There’s a very specific tone at play here. The comedy – and the film can be bleakly, grimly, unapologetically funny – never feels like an aside or a respite from the proceedings. Carmichael does not want us to feel that we can escape the heft of what’s going on. Instead, On the Count of Three feels more like a finely-tuned drama that’s steeped in cool, intrinsic absurdity. Val and Kevin – well, Kevin mainly – initiate and engage in quietly ludicrous conversation, thinking about everything from gun politics (Kevin can never escape how strange it is that he’s just allowed to have this gun) to the ways they will go about their to-do list for this last day. They are both survivors of abusive childhoods in various forms and from many perpetrators, and consider killing some of those who have traumatized them – a subplot that forms yet another weighty consideration for Carmichael to work through. And there are certainly times when it feels like his movie wanders too far adrift, or shifts too abruptly, to handle everything that’s going on, but the vision he does have is so bold and uncompromising that the film never feels like it’s second-guessing itself. Something this risky and dark could not survive an ounce of hesitation without beginning to fall apart at the seams, and quite brilliantly for his first feature, Carmichael – working from a script by Ari Katcher and Ryan Welch – never blinks. He never lets the viewer out of his film’s free-wheeling but sturdy grasp. This is always, if nothing else, so fascinating and interesting to watch and to process. It’s daring and bracing, but unafraid to let its characters be soulful, vulnerable, and complex.

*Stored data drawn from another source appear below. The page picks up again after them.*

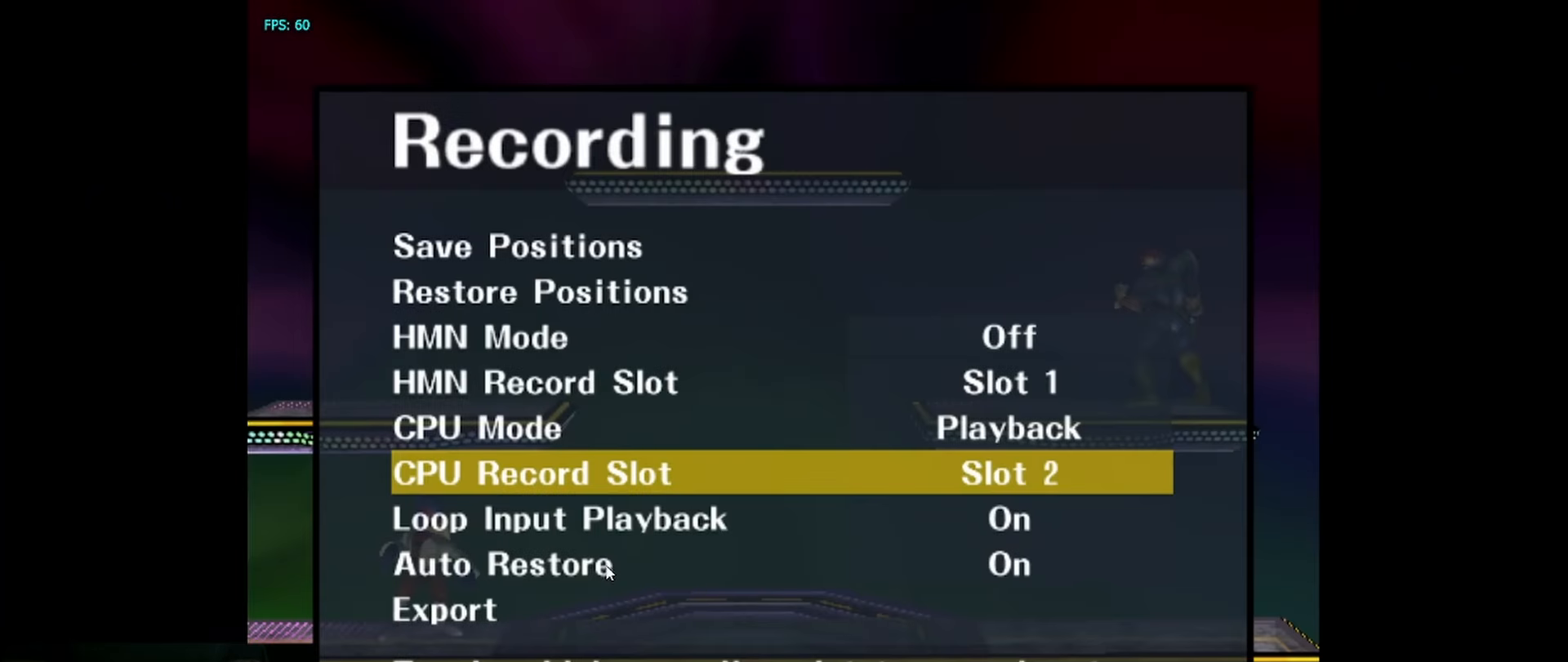
{"buttons": [], "left_stick": "center", "right_stick": "center", "events": [[33, "left_stick", "center"], [283, "left_stick", "left"], [433, "left_stick", "center"]]}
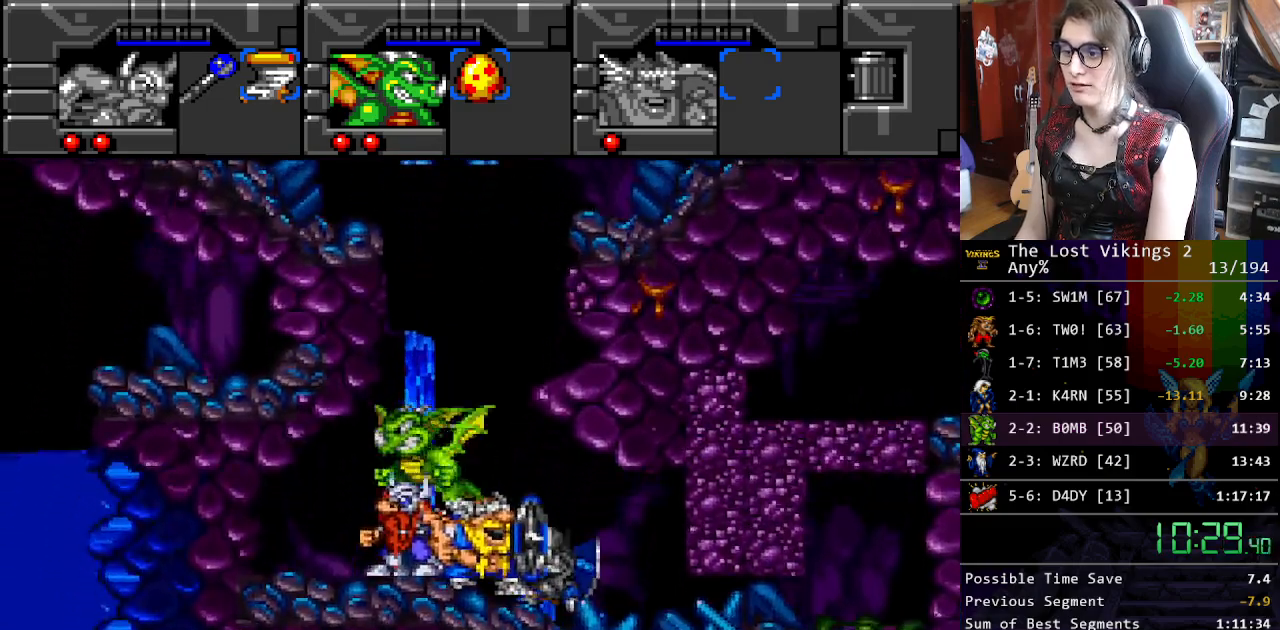
Gameplay with a controller (Nintendo layout); each line is a JSON object with the inputs held at the frame after it. "events" lists button and stick changes between this image and that frame as [ms after this image, input, new state], when the widget could be followed in between. Not read: L3 R3.
{"buttons": ["Y", "DPAD_RIGHT"], "events": [[133, "DPAD_LEFT", "up"], [150, "DPAD_LEFT", "down"], [284, "DPAD_LEFT", "up"], [317, "DPAD_RIGHT", "down"], [434, "Y", "down"]]}
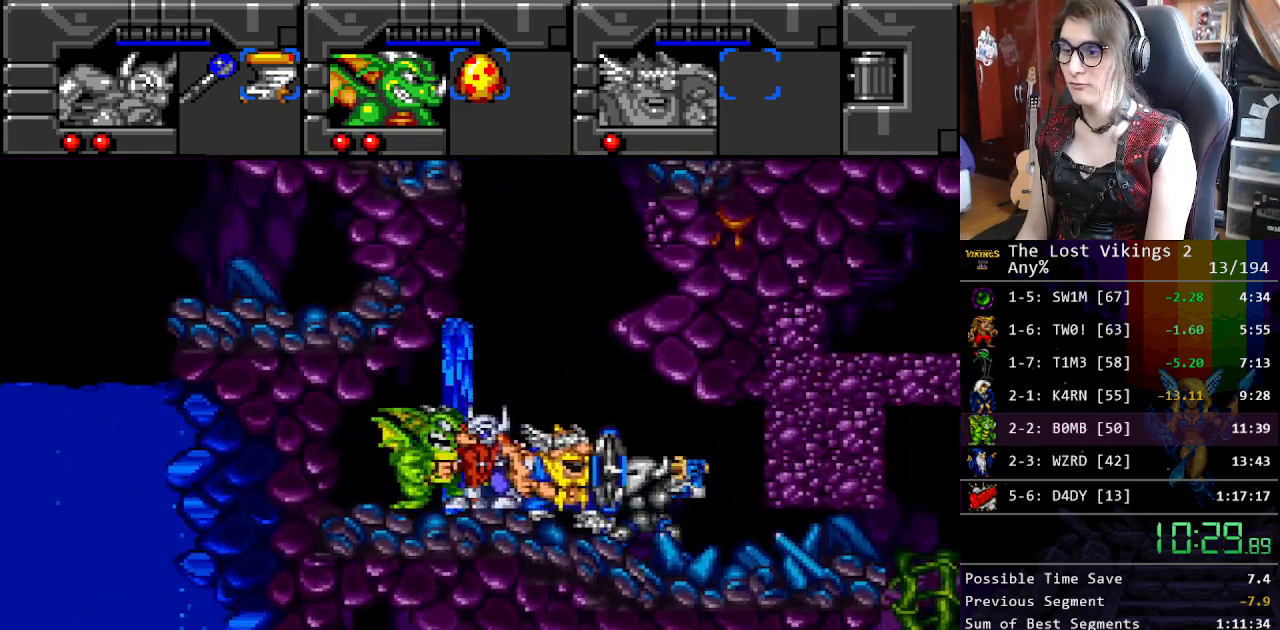
{"buttons": ["Y"], "events": [[33, "DPAD_RIGHT", "up"], [33, "Y", "up"], [117, "Y", "down"], [200, "Y", "up"], [284, "Y", "down"], [367, "Y", "up"], [468, "Y", "down"]]}
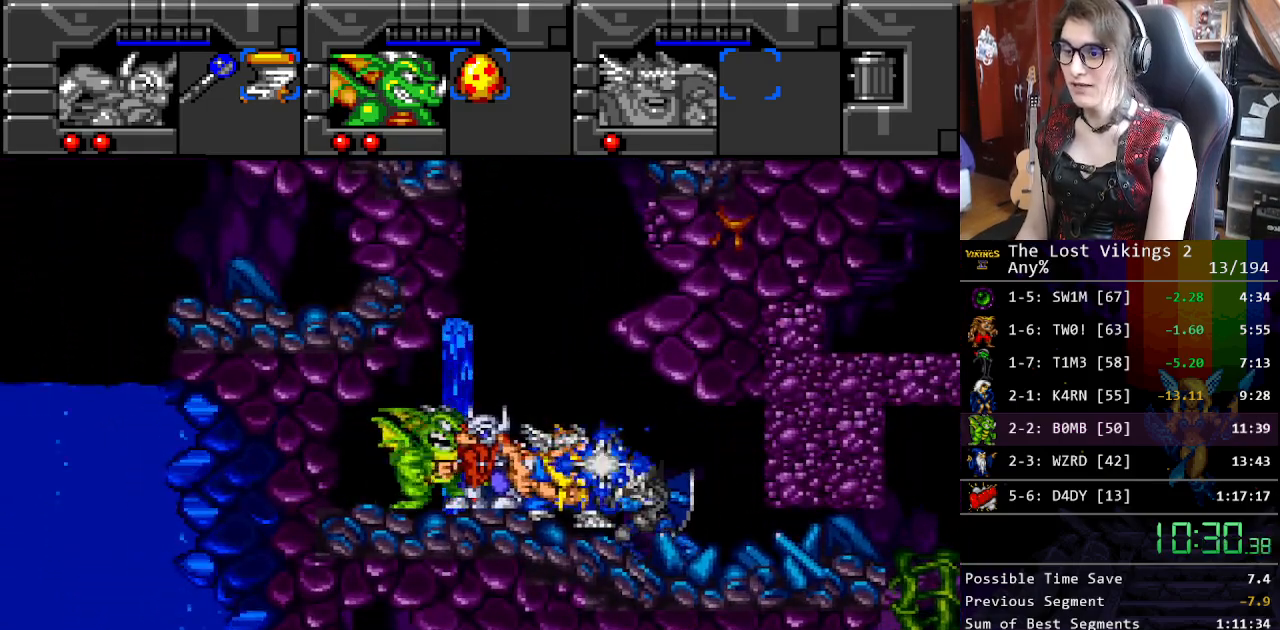
{"buttons": ["Y"], "events": [[33, "Y", "up"], [100, "Y", "down"], [201, "Y", "up"], [267, "Y", "down"], [384, "Y", "up"], [418, "Y", "down"]]}
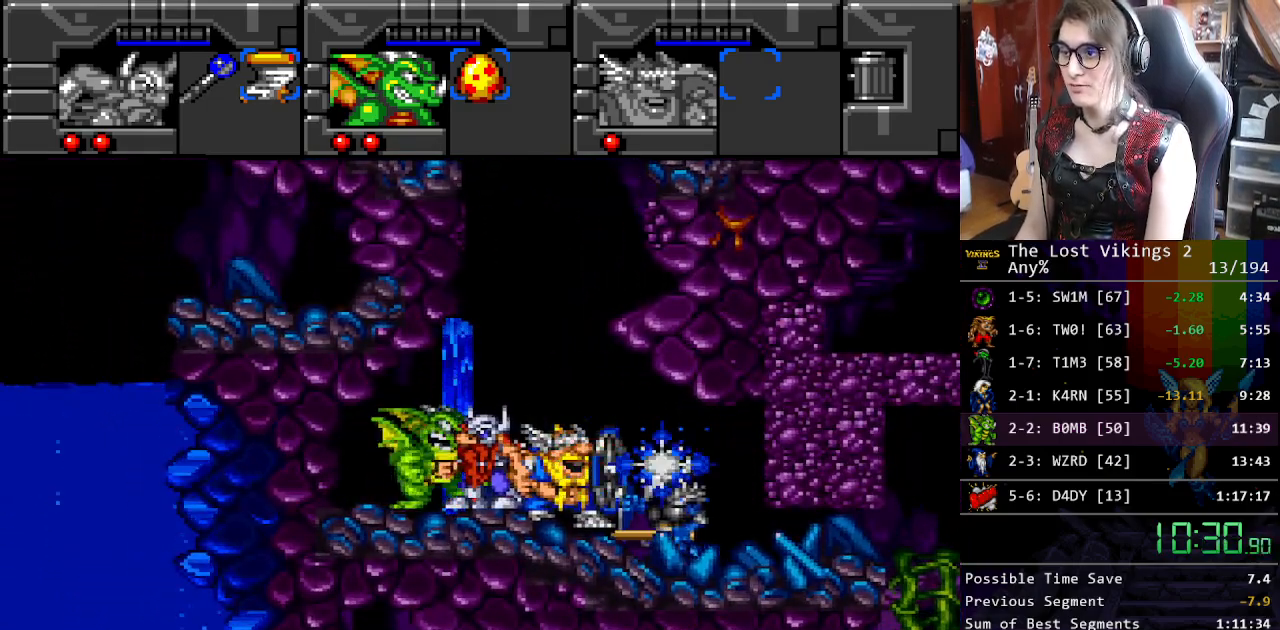
{"buttons": [], "events": [[17, "Y", "up"], [84, "Y", "down"], [184, "Y", "up"], [251, "Y", "down"], [318, "Y", "up"], [401, "Y", "down"], [501, "Y", "up"]]}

To that end, Carmichael and Abbott excel in forging a well-worn chemistry; both also excel in their own right. Carmichael’s Val has a cool resolve which allows him a committed, deadpan delivery of his extreme intentions, which contrasts sharply against Abbott’s more chaotic Kevin. The actor gives nothing short of a stunning performance here, taking the character whose backstory is more gradually spooled out – though still remains at a deliberate arm’s length – and yet he still delivers rounded, nuanced, and unpredictable work that considers Kevin’s deep pain and his surrealistic decisions as part of a complicated, human whole. On the Count of Three gives us a starting point for where these two men begin and what they seem to want, and allows their positions, and our understanding, to subtly, gradually change as the movie builds to new and unexpected twists. But at the same time, it’s not about the reveals or even about how this all climaxes: this is a film whose successes are dependent on its ability to walk thin tightropes. It lives between existential, wrenching despair and the strange and simple thrill that comes from watching these two spend their wild day together. This is an often-challenging movie that doesn’t mind making its viewer uncomfortable, and though that extraordinary level of confidence may not always pay off in relation to what it achieves, it has a clear understanding its characters and their lives, as well as the verve and drive to deliver on the uneasy but well-earned laughs it mounts.